- [BRIEF 1]:
Answer these questions about the court opinion excerpt:
(a) On what date was the case decided?
(b) What did Sawnee sue the Georgia Department of Revenue to get a refund of?
(c) Which statute limits the State's waiver of sovereign immunity for a sales tax refund to the taxpayer who actually paid the taxes?
- [BRIEF 2]: From the court opinion excerpt, extract the text between "Decided: January 27, 2004" and "motion to dismiss.", inclusive.
- [BRIEF 3]: Who are all the attorneys the court opinion excerpt lists for the appellant?
(Beginning of PASSAGE FOR REVIEW)
Decided: January 27, 2004

Thurbert E. Baker, Atty. Gen., Daniel M. Formby, Deputy Atty. Gen., Warren R. Calvert, Senior Asst. Atty. Gen., Stefan E. Ritter, Asst. Atty. Gen., Alex F. Sponseller, Atlanta, for appellant. Jackson & Tyler, H. Bruce Jackson, John P. Tyler, Anthony J. Rollins, Atlanta, for appellee.

Sawnee Electric Membership Corporation (Sawnee), claiming an overpayment of sales tax, sued the Georgia Department of Revenue (DOR) seeking a refund of sales taxes collected by Sawnee when it sold electricity to its members.   Because only the members who paid the sales tax have standing to claim a refund, we find Sawnee lacked standing, and the trial court erred by denying the DOR's motion to dismiss.

 Under Georgia sales and use tax statutory provisions, retail purchasers of tangible personal property must pay a tax on sales.   The sales tax is added by the seller to the sales price and paid by the purchaser to the seller, who then remits the collected taxes to the DOR commissioner.  OCGA §§ 48-8-30(b)(1);  48-8-33;  48-8-34;  48-8-35.   Section 48-8-2(6) further defines a taxable retail sale to include sales of electricity to any person for any purpose other than for resale, and excepting certain sales of electricity used directly in the manufacture of a product.   Under OCGA § 48-2-35, the State's waiver of sovereign immunity and consent to be sued for a sales tax refund are extended only to the “taxpayer” who actually paid the taxes, not to the retail seller who collected the taxes from the taxpayer at the time of the sale and thereafter remitted the taxes to the commissioner.  James B. Beam Distilling Co. v. State of Ga., 263 Ga. 609, 611, 437 S.E.2d 782 (1993);  Ga. Const. of 1983, Art. I, Sec. II, Par. IX.
(End of PASSAGE FOR REVIEW)
(Beginning of RECORDS PROVIDED)
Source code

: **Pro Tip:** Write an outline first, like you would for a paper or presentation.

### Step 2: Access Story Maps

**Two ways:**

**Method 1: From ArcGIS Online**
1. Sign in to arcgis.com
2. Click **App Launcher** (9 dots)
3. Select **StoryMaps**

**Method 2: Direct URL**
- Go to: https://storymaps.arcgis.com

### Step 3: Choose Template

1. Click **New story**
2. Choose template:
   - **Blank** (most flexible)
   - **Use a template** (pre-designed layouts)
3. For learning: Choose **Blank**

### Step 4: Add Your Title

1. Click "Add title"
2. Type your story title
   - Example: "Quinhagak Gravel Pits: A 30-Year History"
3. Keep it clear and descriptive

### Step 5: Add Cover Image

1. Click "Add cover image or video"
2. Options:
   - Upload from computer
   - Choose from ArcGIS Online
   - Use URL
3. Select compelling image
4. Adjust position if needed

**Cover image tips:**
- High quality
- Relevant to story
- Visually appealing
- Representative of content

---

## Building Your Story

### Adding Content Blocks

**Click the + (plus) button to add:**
(End of RECORDS PROVIDED)
- [OUTPUT 1]:
(a) January 27, 2004.
(b) Sales taxes Sawnee collected when it sold electricity to its members.
(c) OCGA § 48-2-35.

- [OUTPUT 2]:
Decided: January 27, 2004

Thurbert E. Baker, Atty. Gen., Daniel M. Formby, Deputy Atty. Gen., Warren R. Calvert, Senior Asst. Atty. Gen., Stefan E. Ritter, Asst. Atty. Gen., Alex F. Sponseller, Atlanta, for appellant. Jackson & Tyler, H. Bruce Jackson, John P. Tyler, Anthony J. Rollins, Atlanta, for appellee.

Sawnee Electric Membership Corporation (Sawnee), claiming an overpayment of sales tax, sued the Georgia Department of Revenue (DOR) seeking a refund of sales taxes collected by Sawnee when it sold electricity to its members.   Because only the members who paid the sales tax have standing to claim a refund, we find Sawnee lacked standing, and the trial court erred by denying the DOR's motion to dismiss.

- [OUTPUT 3]:
Thurbert E. Baker
Daniel M. Formby
Warren R. Calvert
Stefan E. Ritter
Alex F. Sponseller